I pretty much have strolled through every state in the U.S. except for Alaska and Hawaii and have lived in a few of these places. I may or may not stop here as I can't say that Florida is one of my favorites. It's not bad, just not my favorite. Kind of tired of worrying about hurricanes too. I'm a mountain goat by nature.


----------



## [email protected] (Dec 18, 2019)

LoriF said:


> I pretty much have strolled through every state in the U.S. except for Alaska and Hawaii and have lived in a few of these places. I may or may not stop here as I can't say that Florida is one of my favorites. It's not bad, just not my favorite. Kind of tired of worrying about hurricanes too. I'm a mountain goat by nature.


Well, we really grew to miss the mountains, although there are those in Florida that love the beaches and absolutely hate snow/ice/cold. But, we seen pretty cold weather in Jacksonville! Go outside at 8AM and see your breathe.....who would ever think that about anywhere in Florida? Actually, on Christmas Day 2010, it was snowing in our apt. complex. Didn't stick, but it was snowing. Got video of it to prove it. Come to find out, it has snowed on the sand in Daytona Beach. Then again, there are east coast beaches that have seen snow as well. 

As far as hurricanes go, people in Florida will say "you have some kind of weather anywhere you live", which is true, except for perhaps in San Diego. It is said that San Diego has the best year-round weather in the nation. 

We knew what kind of weather we were coming back to, since we've lived here before. As I write this, it is 19 degrees at 7AM, but that is Colorado and surrounding states. Funny that there are folks here that will say "why would anyone want to live in Florida?" and folks in Florida will say the same about Colorado and surrounding states. 



We have already been back in Rocky Mountain State Park to see mule and whitetail deer as well as an elk herd. It was cold and windy, but so, so nice to see those wildlife. Heck, at our apartment in Jacksonville, small Geico lizards were running around and some pretty big water bugs (cousins to the cockroach). Where we are now, we have wild rabbits running around and not a single bug! Wasps during the summer, but had that in Florida.


----------



## [email protected] (Dec 18, 2019)

A little "add on" to my Into: We are also boaters. My wife's family had a cottage and ski boat in Michigan and I use to go out with my Uncle, in Indiana, on his ski boat. Plus, my years in the Navy, primarily on the water (Pacific), helped me understand boating. 

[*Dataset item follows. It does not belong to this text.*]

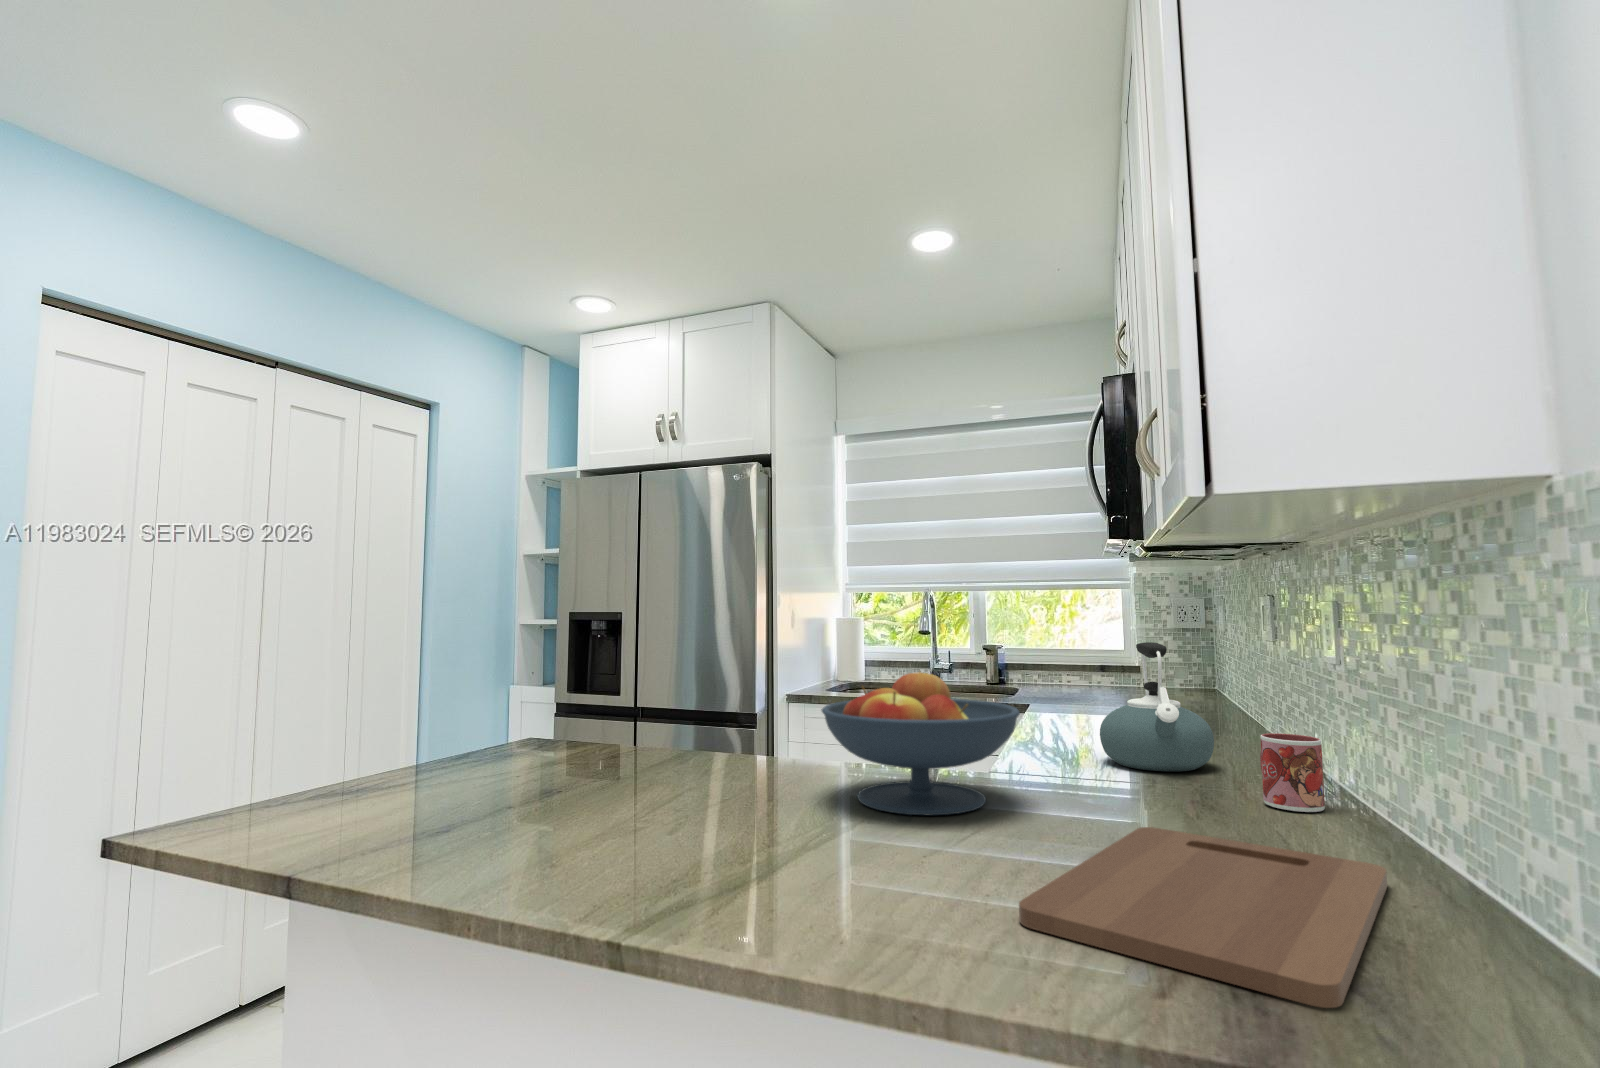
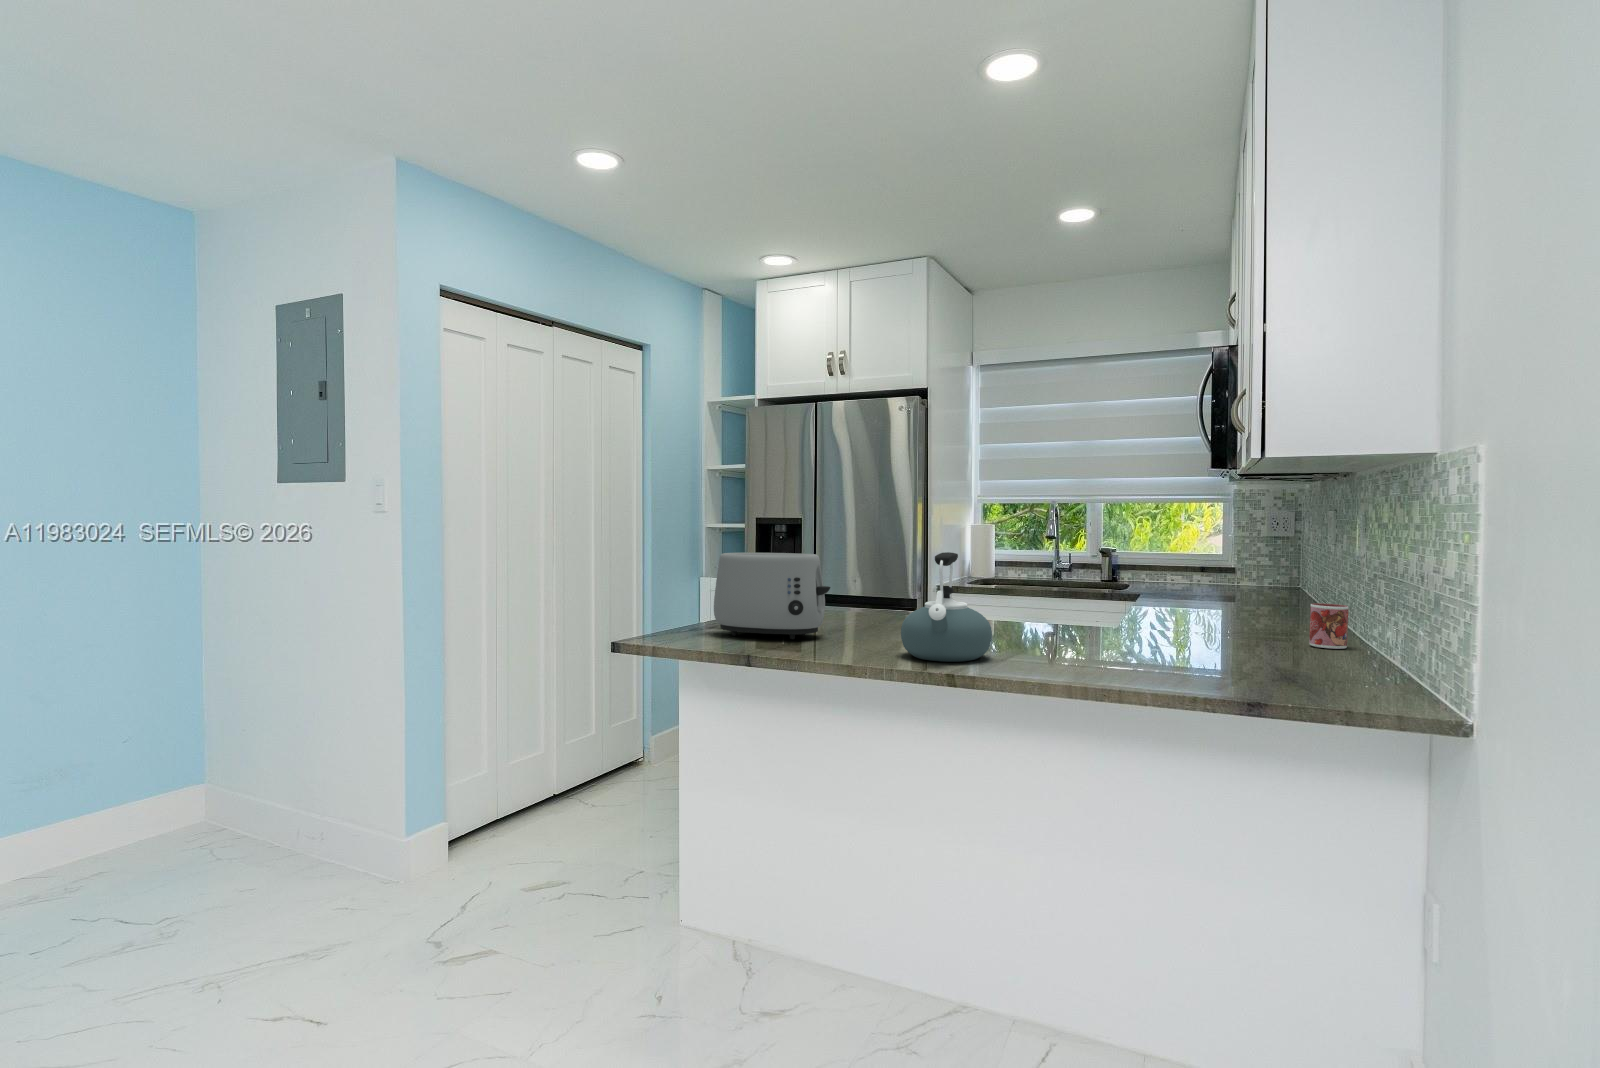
kettle: present [1100,642,1214,772] -> present [901,552,992,662]
toaster: none [298,662,486,813] -> present [714,553,830,639]
fruit bowl: present [821,671,1020,815] -> none [1030,562,1158,646]
cutting board: present [1019,827,1388,1008] -> none [1168,649,1362,696]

When we lived here in Colorado before, we had a 16' Bowrider that we spent many weekends on trout fishing and "beaching" it and relaxing. Sold it when we moved, but bought a 20' Cuddy Cabin while in Florida. This boat has a rather large V-8 and can definitely GO on larger stretches of water, even though we do like smaller lakes better. The 20 footer is now here in Colorado with us. 

I loved having both of my Quarter Horses and my old rodeo "roping" days, but going boating/fishing is sure fun also. My rodeo cowboy days will always be remembered by pictures and the western attire we still wear (and love).


----------



## whisperbaby22 (Jan 25, 2013)

Howdy, I currently live in your old stomping grounds in So Cal.


----------